### Texto de origem
____
Conte Sua História de São Paulo: o barco que eu construí na minha casa

 

Por Eduardo Coelho Pinto de Almeida
Ouvinte da CBN

 

 

Em 1948, eu tinha 12 anos, morava na Simão Alvares, em Pinheiros, uma travessa da Teodoro Sampaio, onde passava o bonde número 29/Pinheiros. Os trilhos vinham em fila dupla, uma de ida e outra de volta, desde a praça Ramos de Azevedo até a Rua Fradique Coutinho. Dessa esquina em diante, até o largo de Pinheiros só havia trilho para um bonde, tanto para ir quanto para voltar. Quando um bonde
ia descer até o largo, ligava uma luz no poste indicando que já havia um
bonde lá e não poderia entrar outro.

 

Nessa ocasião, estava sendo construído um grande numero de prédios de 3 ou 4 andares, nos terrenos que tinham sido ocupados pela Hípica Paulista, que havia se mudado para a Rua Quintana, no Brooklim. Quando eu estava voltando da escola, encontrei junto às obras uma grande quantidade de retalhos de madeira jogados fora pelos carpinteiros.

 

Eu havia visto na vitrine da loja Elite, da praça da República, em frente à minha escola, a Caetano de Campos, um barco tipo Sandolin, todo feito de sarrafos de madeira e recoberto com lona.  Peguei uma quantidade que julguei necessária e pus mãos à obra, por muitas semanas. Até que terminei a estrutura, que, modéstia à parte, ficou bonita, principalmente para um garoto de 12 anos de idade.
____
Itens armazenados:
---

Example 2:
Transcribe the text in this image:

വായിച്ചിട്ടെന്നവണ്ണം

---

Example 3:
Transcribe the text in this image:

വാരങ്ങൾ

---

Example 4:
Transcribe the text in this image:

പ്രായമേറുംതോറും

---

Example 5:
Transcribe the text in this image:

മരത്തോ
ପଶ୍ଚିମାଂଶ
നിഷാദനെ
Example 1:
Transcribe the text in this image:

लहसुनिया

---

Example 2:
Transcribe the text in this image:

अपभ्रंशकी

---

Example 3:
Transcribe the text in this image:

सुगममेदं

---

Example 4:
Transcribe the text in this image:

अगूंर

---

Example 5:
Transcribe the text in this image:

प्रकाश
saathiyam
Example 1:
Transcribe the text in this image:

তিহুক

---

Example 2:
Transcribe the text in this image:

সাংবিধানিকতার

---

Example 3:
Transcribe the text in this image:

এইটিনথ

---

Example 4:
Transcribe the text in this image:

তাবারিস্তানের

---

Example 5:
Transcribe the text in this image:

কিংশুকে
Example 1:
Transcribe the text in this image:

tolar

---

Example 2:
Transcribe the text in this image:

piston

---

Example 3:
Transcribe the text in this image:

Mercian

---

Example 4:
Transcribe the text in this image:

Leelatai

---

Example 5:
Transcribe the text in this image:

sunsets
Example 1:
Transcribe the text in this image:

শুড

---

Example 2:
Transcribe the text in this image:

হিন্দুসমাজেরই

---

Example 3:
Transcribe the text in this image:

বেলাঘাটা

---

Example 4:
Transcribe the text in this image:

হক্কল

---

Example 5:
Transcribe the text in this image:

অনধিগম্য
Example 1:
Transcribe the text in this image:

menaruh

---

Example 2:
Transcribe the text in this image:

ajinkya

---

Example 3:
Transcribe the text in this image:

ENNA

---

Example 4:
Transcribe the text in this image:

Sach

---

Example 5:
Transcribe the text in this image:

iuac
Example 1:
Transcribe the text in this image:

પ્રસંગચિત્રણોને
____
### O que fazer
a. Segundo o relato, para onde a Hípica Paulista havia se mudado?
b. Transcreva do relato o trecho que começa em "Nessa ocasião, estava" e termina em "anos de idade.".
Não é preciso consultar os registros.

### Lista de respostas
a. Para a Rua Quintana, no Brooklim.

b.
Nessa ocasião, estava sendo construído um grande numero de prédios de 3 ou 4 andares, nos terrenos que tinham sido ocupados pela Hípica Paulista, que havia se mudado para a Rua Quintana, no Brooklim. Quando eu estava voltando da escola, encontrei junto às obras uma grande quantidade de retalhos de madeira jogados fora pelos carpinteiros.

 

Eu havia visto na vitrine da loja Elite, da praça da República, em frente à minha escola, a Caetano de Campos, um barco tipo Sandolin, todo feito de sarrafos de madeira e recoberto com lona.  Peguei uma quantidade que julguei necessária e pus mãos à obra, por muitas semanas. Até que terminei a estrutura, que, modéstia à parte, ficou bonita, principalmente para um garoto de 12 anos de idade.